Continued divergence in 2022
The AU’s ability to access UN-assessed contributions as predictable and sustainable funding to maintain such interventions remains a source of contention between the councils. The issue is likely to be a PSC priority but can be expected to remain a major stumbling block between the two.
The UNSC and the PSC have diverged most noticeably on funding African-led peace support operations. The former accepted a cost-sharing proposal in 2016, through which the AU would finance 25% of operations. This was, however, rejected by some AU members who opposed using the AU Peace Fund for AU deployments. UNSC permanent members again shunned the idea in 2018.
Experts caution the PSC against raising the issue in December, even if consensus is reached on AU Peace Fund priorities. Rather, they say, the PSC should achieve an AU-wide agreement through further consultations and advance the matter at the AU Summit in February 2022.
Another sensitive issue will be the AU’s continued call for UN reform. During his speech at the UN General Assembly in September 2021, DRC President and AU Chairperson, Felix Tshisekedi, again promoted UN reform to bolster Africa’s status in global decision-making. He advocated two permanent seats with veto rights and two non-permanent seats in the UNSC for Africa. His call emphasises the issue’s importance to African states, but experts believe UNSC permanent members will not accept it as an agenda item.
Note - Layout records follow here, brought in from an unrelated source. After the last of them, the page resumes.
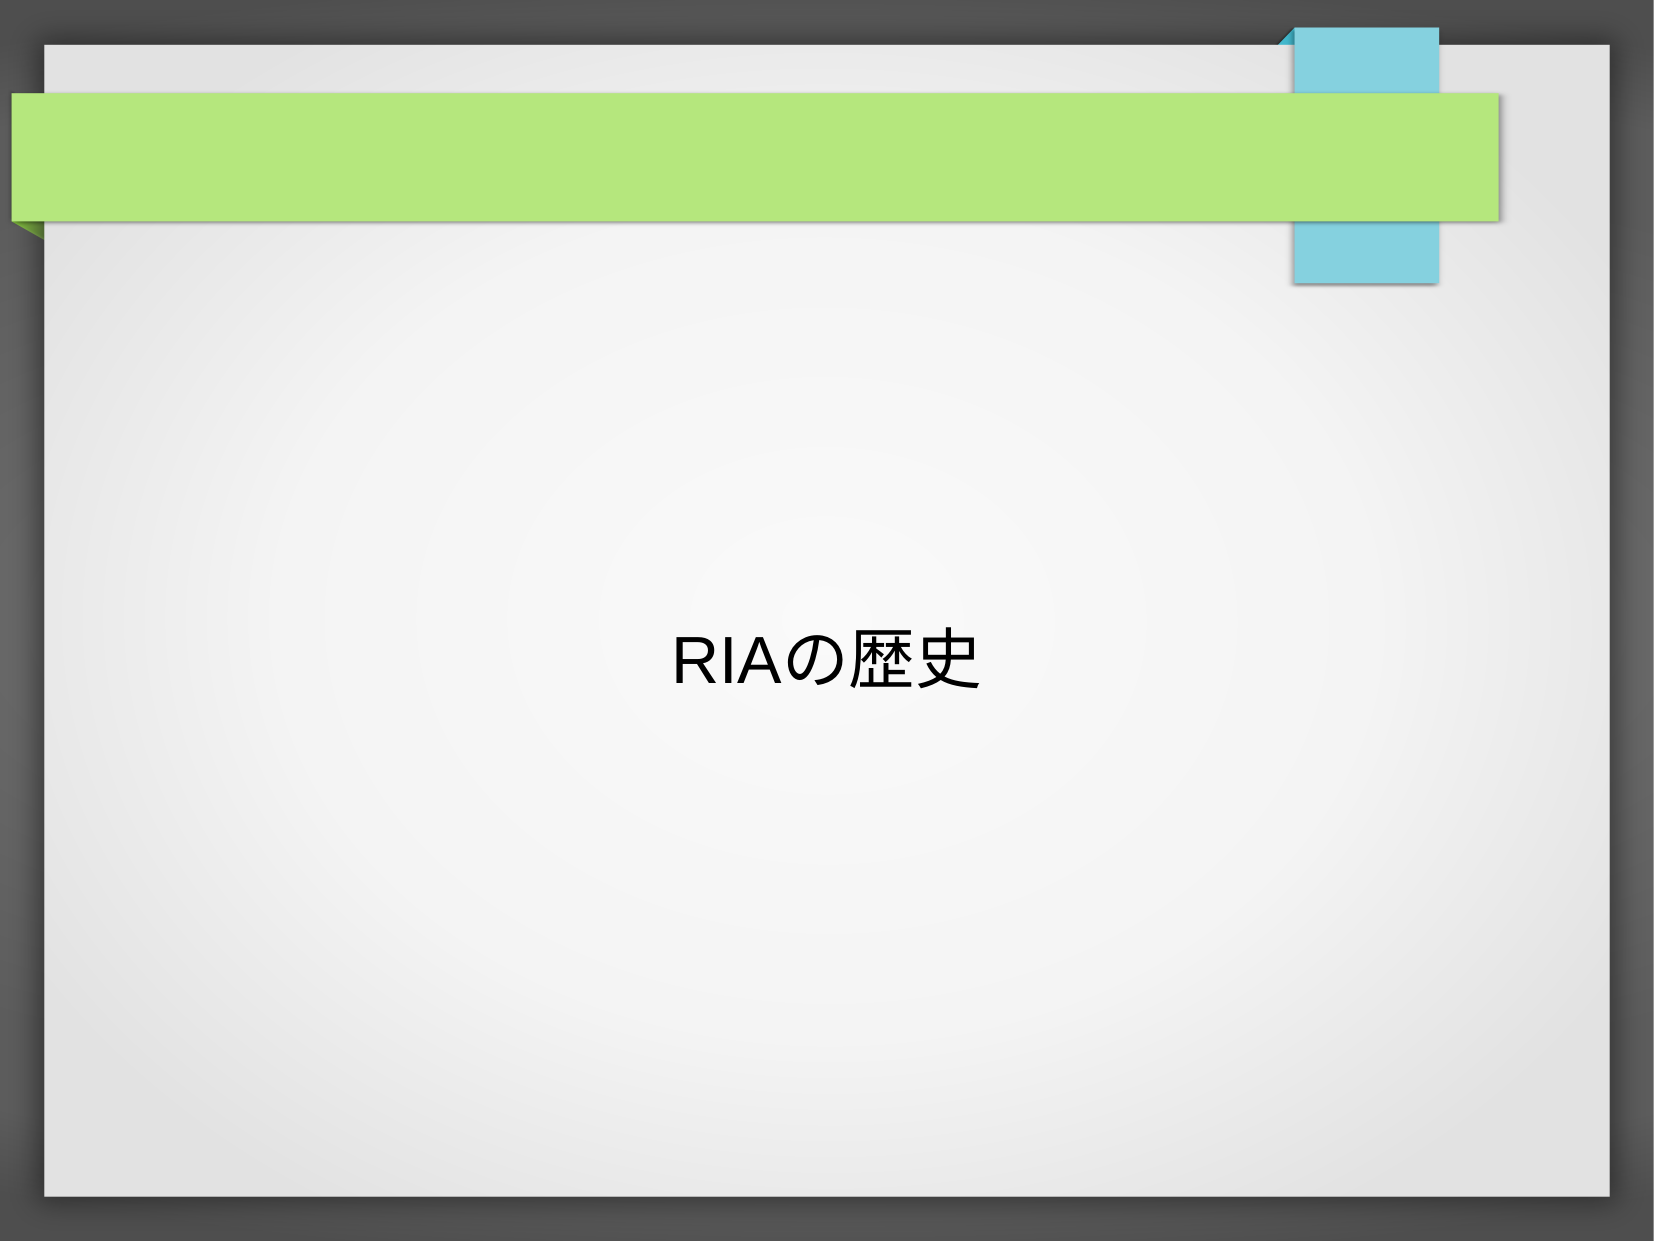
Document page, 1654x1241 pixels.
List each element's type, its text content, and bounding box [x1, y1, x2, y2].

subtitle RIAの歴史 [82, 295, 1571, 1015]
picture [0, 0, 1654, 1241]
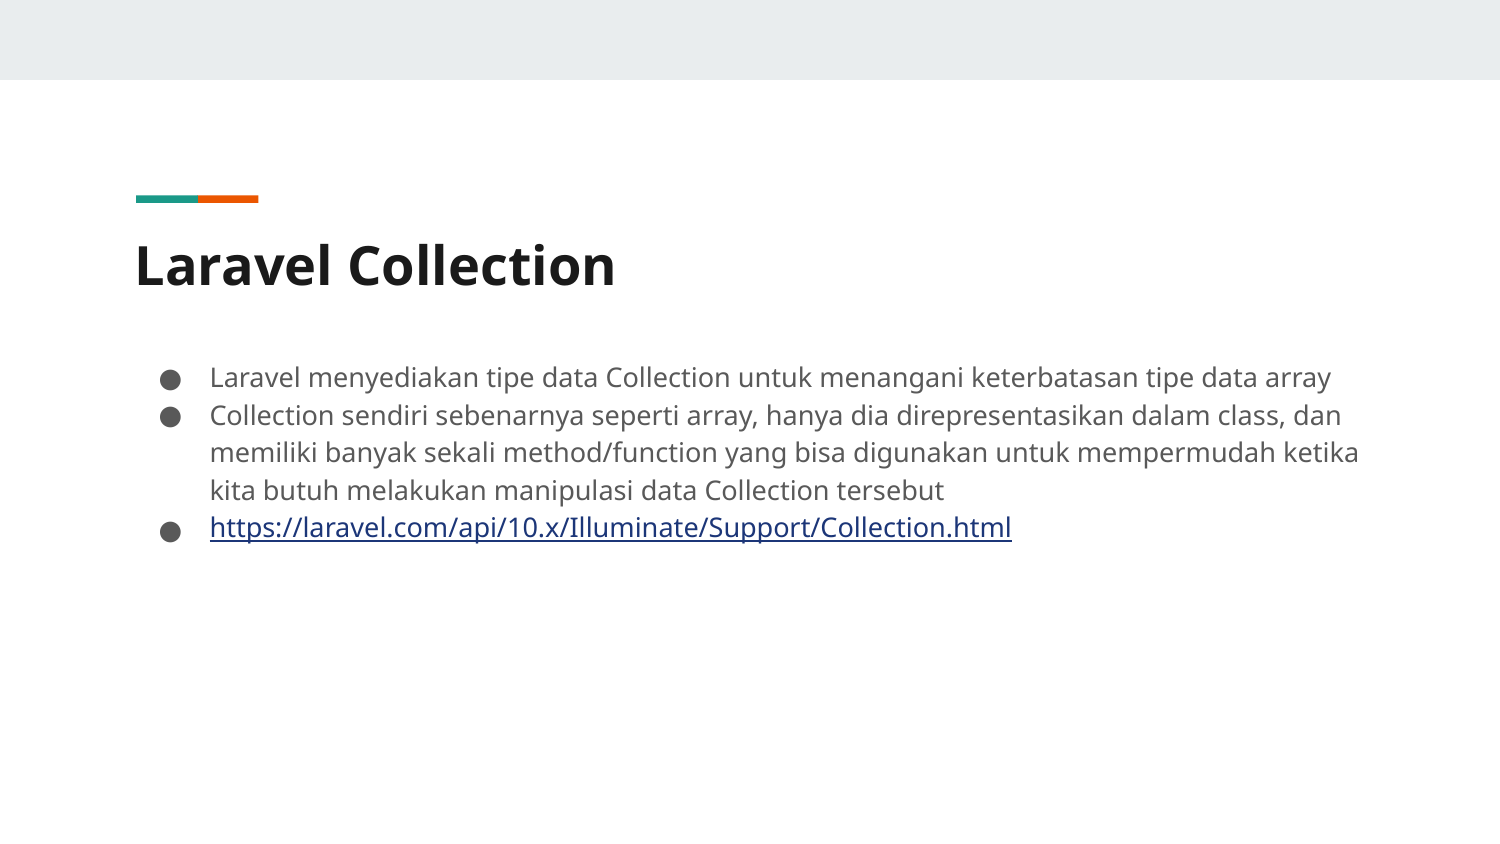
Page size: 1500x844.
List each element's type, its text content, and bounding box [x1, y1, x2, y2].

list Laravel menyediakan tipe data Collection untuk menangani keterbatasan tipe data array Collection sendiri sebenarnya seperti array, hanya dia direpresentasikan dalam class, dan memiliki banyak sekali method/function yang bisa digunakan untuk mempermudah ketika kita butuh melakukan manipulasi data Collection tersebut https://laravel.com/api/10.x/Illuminate/Support/Collection.html [119, 341, 1381, 712]
title Laravel Collection [119, 216, 1381, 305]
The December meeting falls under the 2017 Joint UN-AU Framework for Enhanced Partnership in Peace and Security. Beyond intentions for cooperation, the meeting should aim for actionable outcomes, including jointly monitoring the implementation of previous decisions, and sharing planning and synergy in activities. It remains important that the AU develop its capacity to address matters essential to stability and development on the continent, recognising that not all of its priorities will align with those of UNSC permanent members.